Page 1 of 6
Playing around with a long delay
Posted: Mon Dec 08, 2014 10:00 pm
by cloudscapes
PDS-ish, with extras. looking like it'll have around 12-14 knobs when finished
[youtube]http://www.youtube.com/watch?v=kT9i1JxS8Lk[/youtube]
[youtube]http://www.youtube.com/watch?v=Dl0pWd3aRbE[/youtube]
[youtube]http://www.youtube.com/watch?v=aNp-stOS7qQ[/youtube]
Re: Playing around with a long delay
Posted: Mon Dec 08, 2014 10:54 pm
by oscillateur
That third video is very nice... Any more details about what's going on ?
Also, the second one sounds like artifacts from a longer delay time than what the memory actually allows, is that what's happening ?
Re: Playing around with a long delay
Posted: Mon Dec 08, 2014 11:04 pm
by darthbatman
Fuck yes.
Re: Playing around with a long delay
Posted: Tue Dec 09, 2014 12:02 am
by cloudscapes
oscillateur wrote:That third video is very nice... Any more details about what's going on ?
Also, the second one sounds like artifacts from a longer delay time than what the memory actually allows, is that what's happening ?
The delay has 4 delay time ranges. 50ish milliseconds to quarter of a second, quarter to almost a second, almost a second to over 3, over 3 to 14ish seconds. the third video is me playing on that 14ish second delay with a lot of feedback/overdub. some modulation too.

Chart interpretation exercises
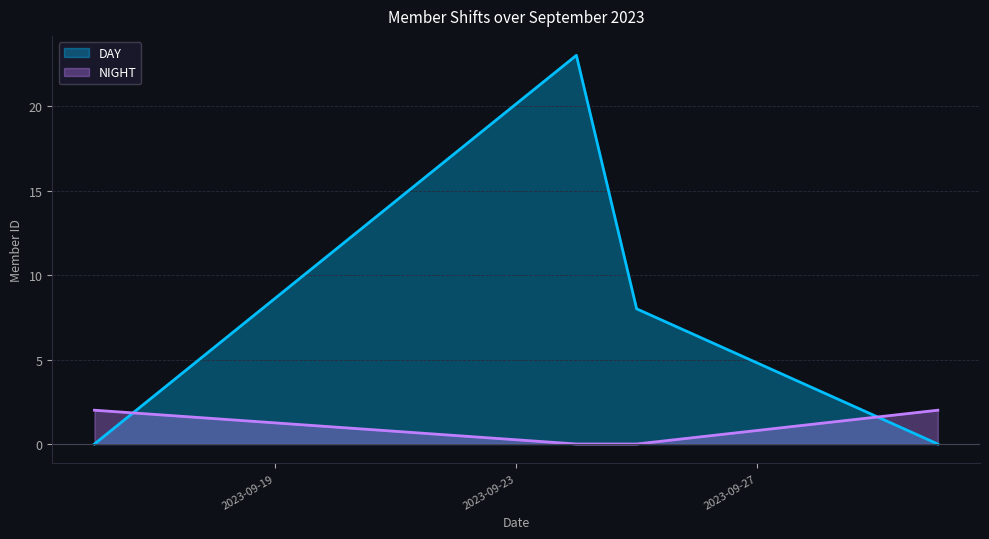

The value of NIGHT at 2023-09-16 is 1. True or false?

False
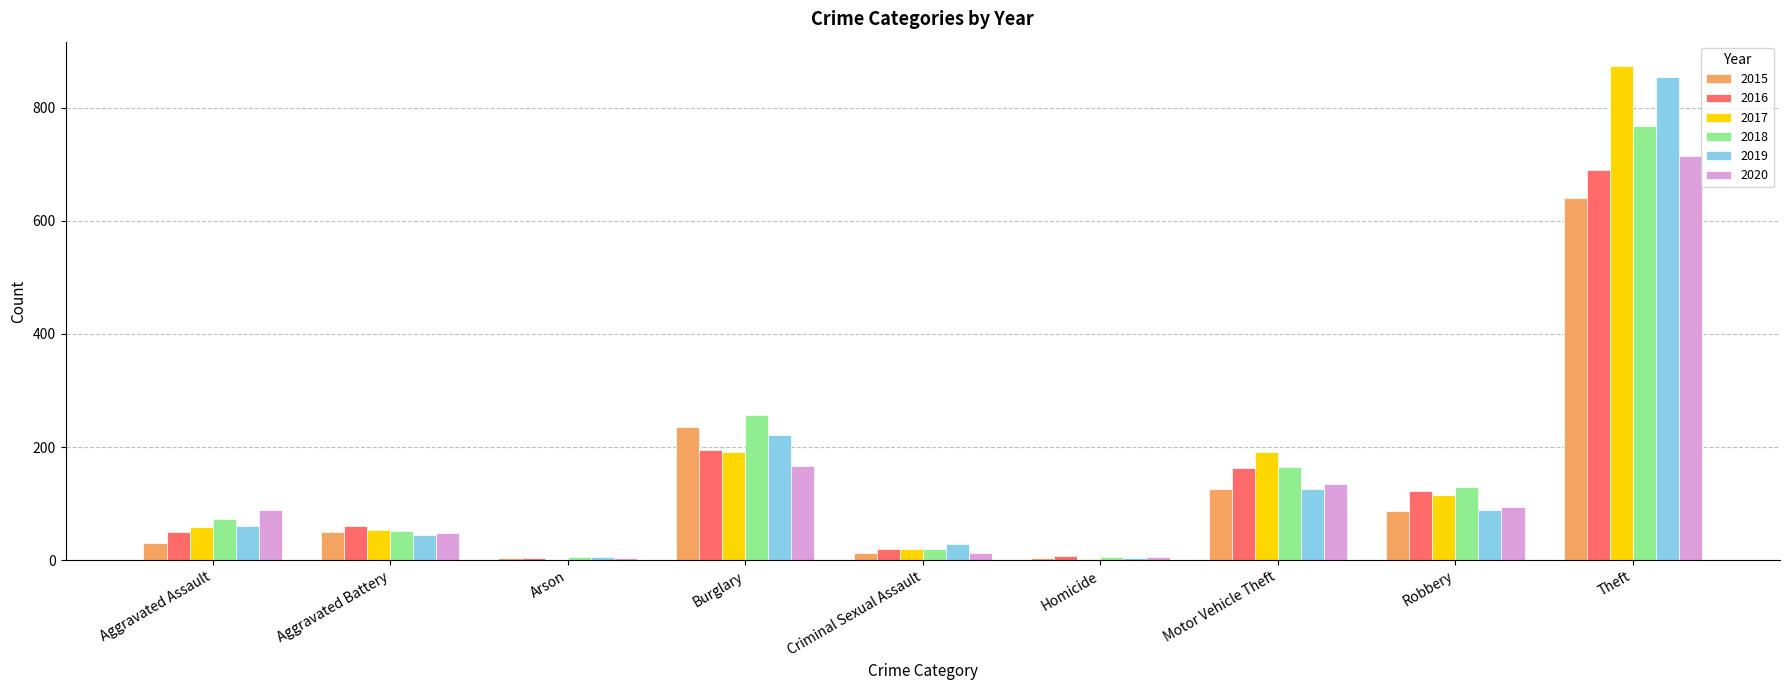

What is the sum of the 2019 values at Theft and Motor Vehicle Theft?

980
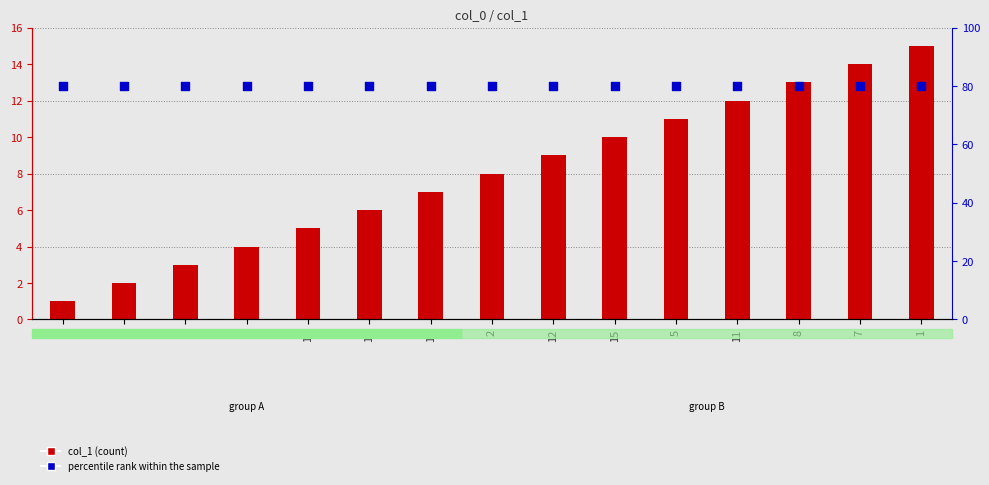

Which series has the largest total across all categories?

percentile rank within the sample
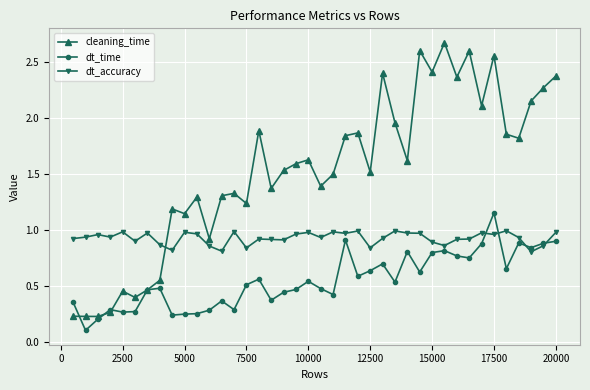

Rank the series by their average value, from lowest to highest.

dt_time, dt_accuracy, cleaning_time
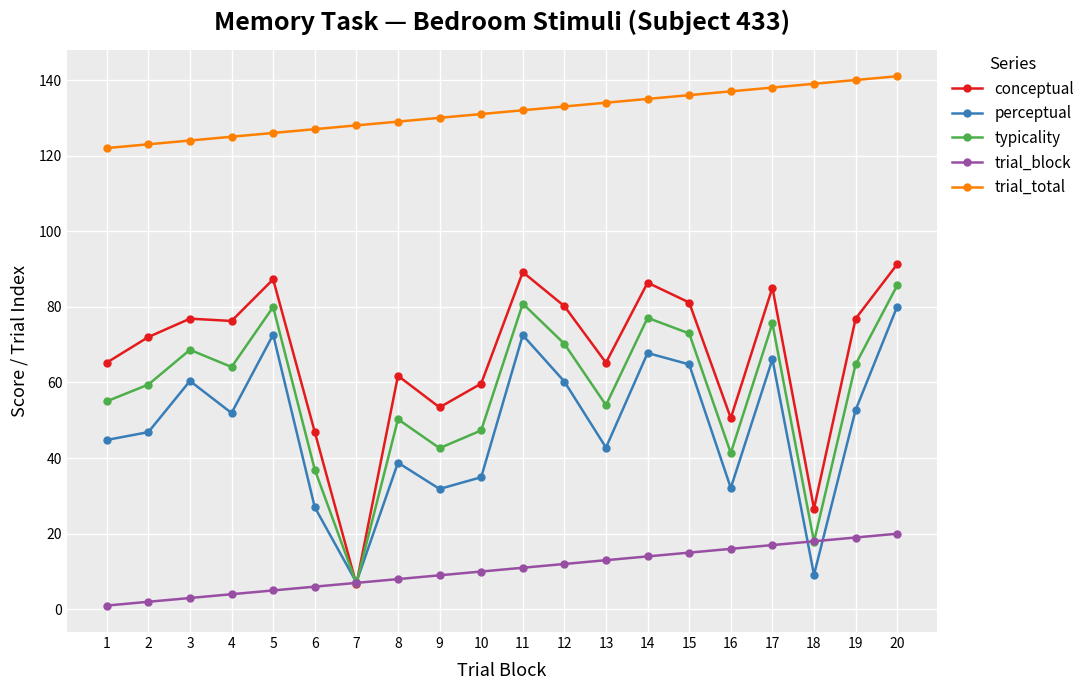

What is the difference between the highest and lowest values at 4?

121.0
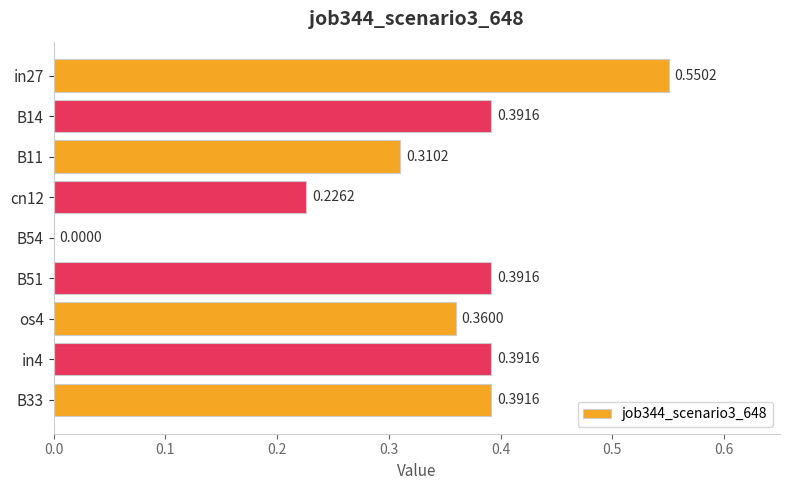

Where is the data nearest to the value 0?

B54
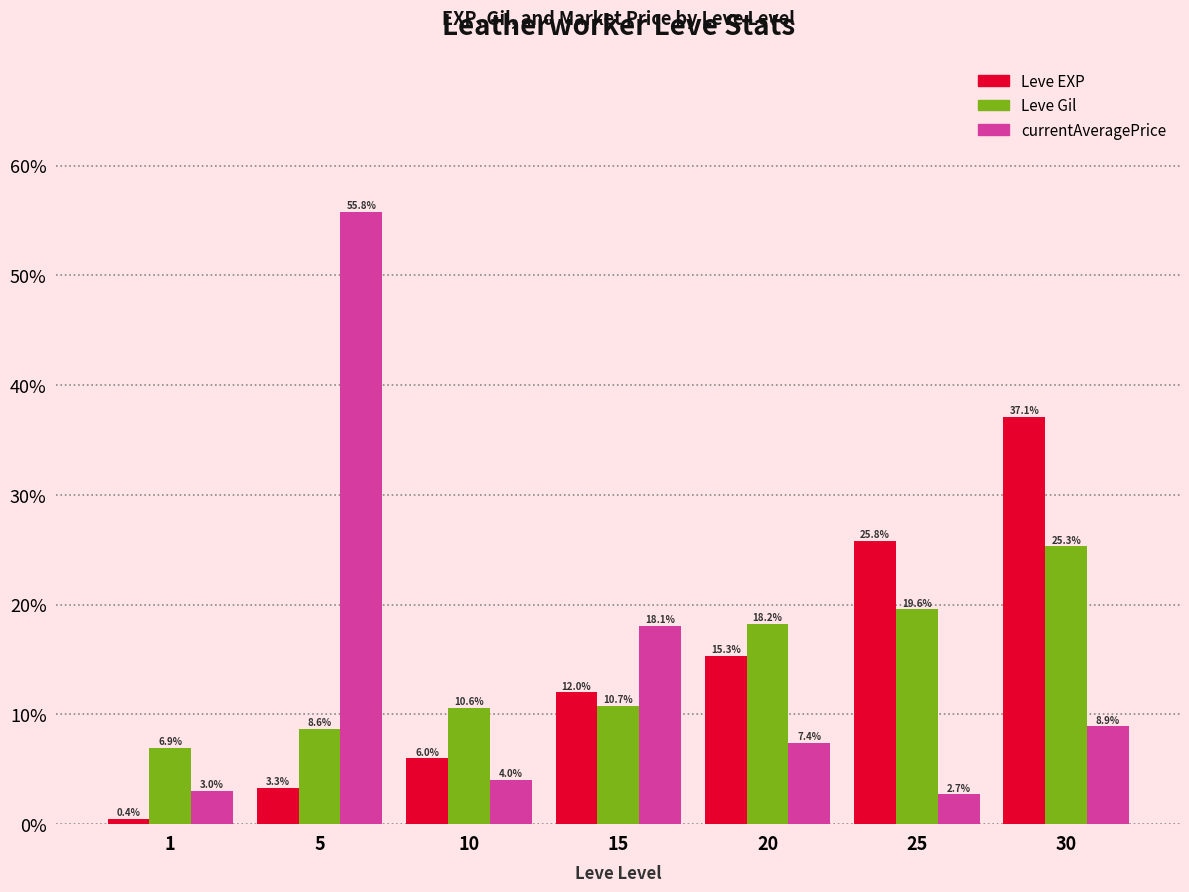

Reading left to right, extract all data points from this chart.

Leve EXP: 1=0.4	5=3.3	10=6.0	15=12.0	20=15.3	25=25.8	30=37.1
Leve Gil: 1=6.9	5=8.6	10=10.6	15=10.7	20=18.2	25=19.6	30=25.3
currentAveragePrice: 1=3.0	5=55.8	10=4.0	15=18.1	20=7.4	25=2.7	30=8.9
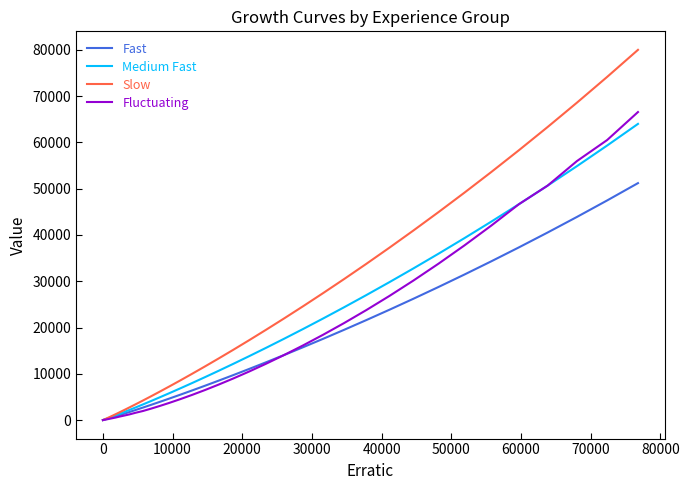

What is the highest value of the Medium Fast series?

64000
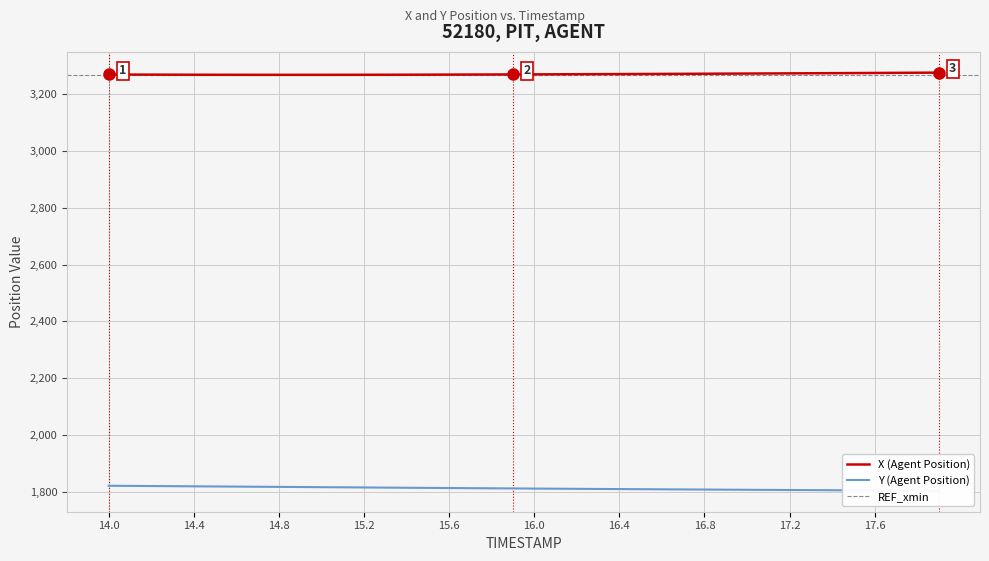

What is the approximate value of Y (Agent Position) at 15.1?

1816.2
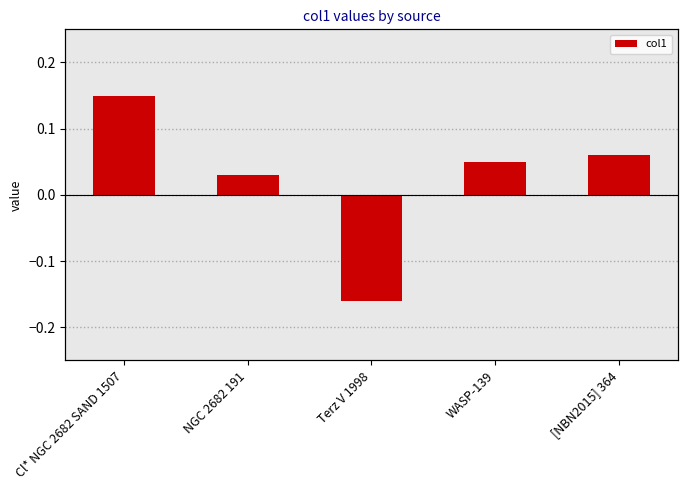

What is the label of the 3rd bar from the left?

Terz V 1998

• [INSTRUCTION A]:
In the forum thread about the long delay, how many delay time ranges does the delay have?
• [INSTRUCTION B]:
Pick up the forum thread about the long delay from the point where it stops.

• [EXPECTED OUTPUT A]:
Four.

• [EXPECTED OUTPUT B]:
the second video is sort of that. it "attempts" to stretch the delay loop longer
without changing the pitch (which is actually really hard to do, technically), so it's glitchy as hell
Re: Playing around with a long delay
Posted: Tue Dec 09, 2014 12:38 am
by oscillateur
Cool. I (very simply) modded a delay to have longer times than what the chip is designed for and I can get some really nice crunchy drony sounds from that when the feedback is high enough, your second video sounded similar but somehow nicer

.
What I still haven't seen in delay pedals and that could be interesting in my opinion is discrete changes of delay time (i.e. going from one value to another in one frame). This can lead to really cool results especially when the various delay times are related to each other...
Anyway, very nice sounding prototype

Re: Playing around with a long delay
Posted: Tue Dec 09, 2014 1:32 pm
by cloudscapes
oscillateur wrote:Cool. I (very simply) modded a delay to have longer times than what the chip is designed for and I can get some really nice crunchy drony sounds from that when the feedback is high enough, your second video sounded similar but somehow nicer

.
What I still haven't seen in delay pedals and that could be interesting in my opinion is discrete changes of delay time (i.e. going from one value to another in one frame). This can lead to really cool results especially when the various delay times are related to each other...
Anyway, very nice sounding prototype

its a lot of fun modding delays to be longer, to get those crunchy soudns as you say! 80s and 90s delays are easier for that.
I thought of doing that delay time change in an earlier pedal some years ago. a couple challenges prevented me from fully doing that, since there needs to be a way to blend the hard "edges" of past shorter delays, now audible.
Re: Playing around with a long delay
Posted: Tue Dec 09, 2014 1:41 pm
by doommeow
Please take my antinautilus money so I can start saving up for this.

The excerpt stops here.